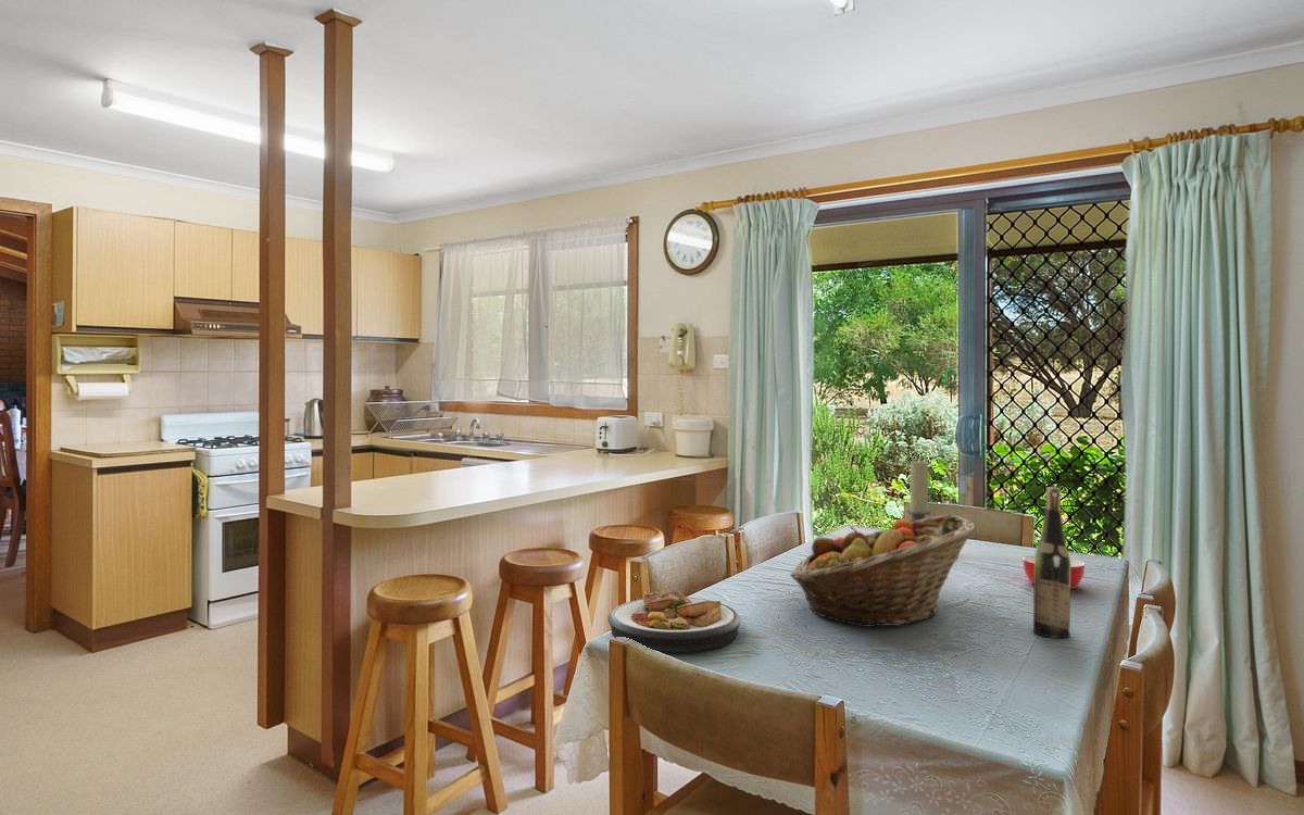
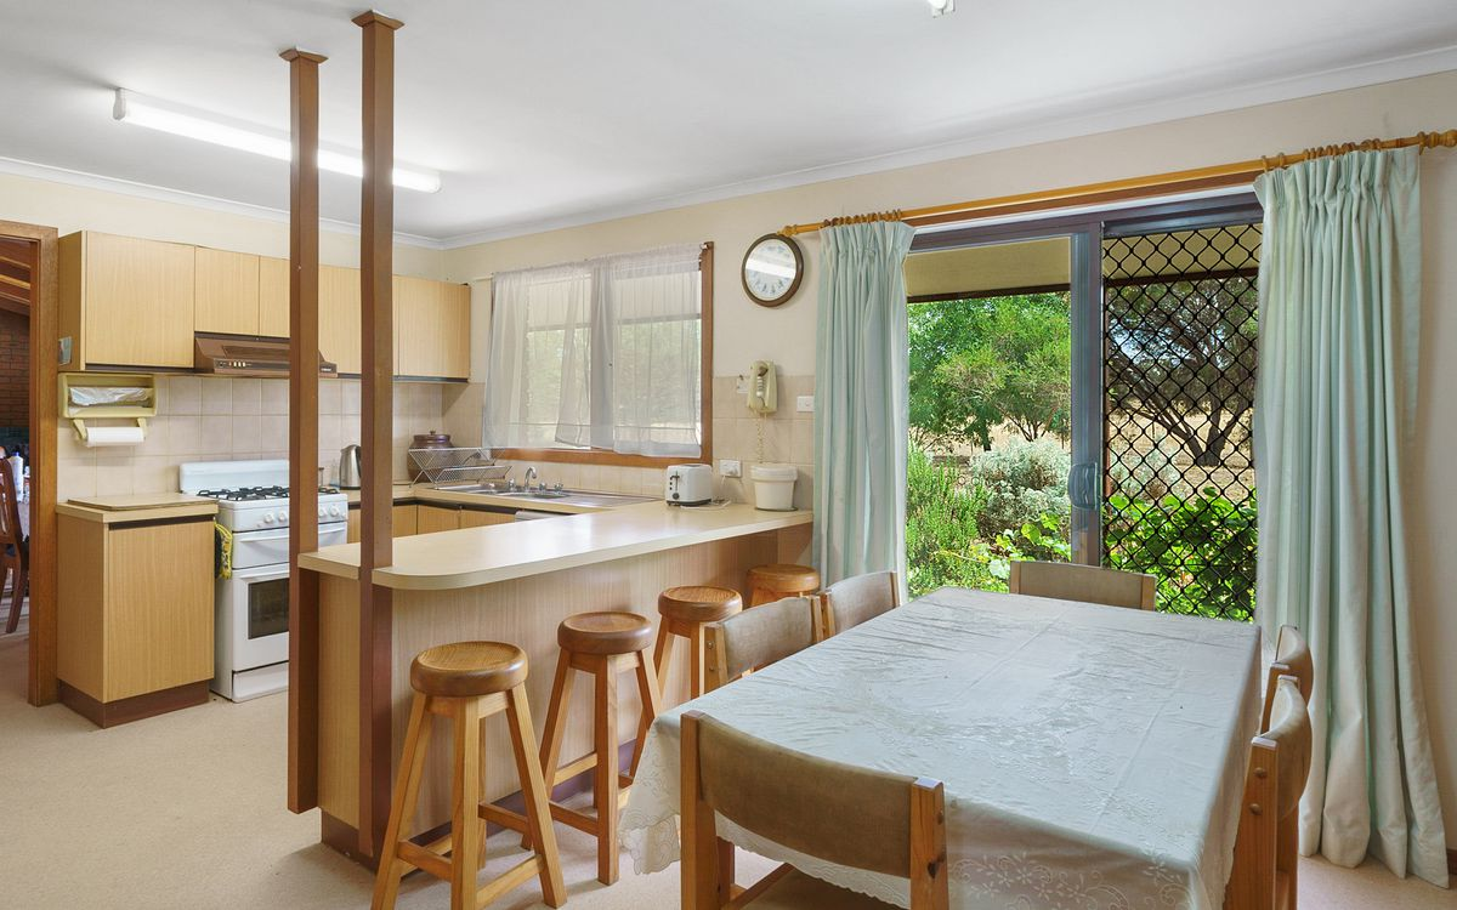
- fruit basket [789,513,976,628]
- wine bottle [1032,487,1071,639]
- plate [606,589,742,653]
- bowl [1021,554,1087,590]
- candle holder [905,460,932,523]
● ● ● ●
Task details
Above are the records; reproduce them exactly and leave out the pictures.

Completed exercise
- fruit basket [789,513,976,628]
- wine bottle [1032,487,1071,639]
- plate [606,589,742,653]
- bowl [1021,554,1087,590]
- candle holder [905,460,932,523]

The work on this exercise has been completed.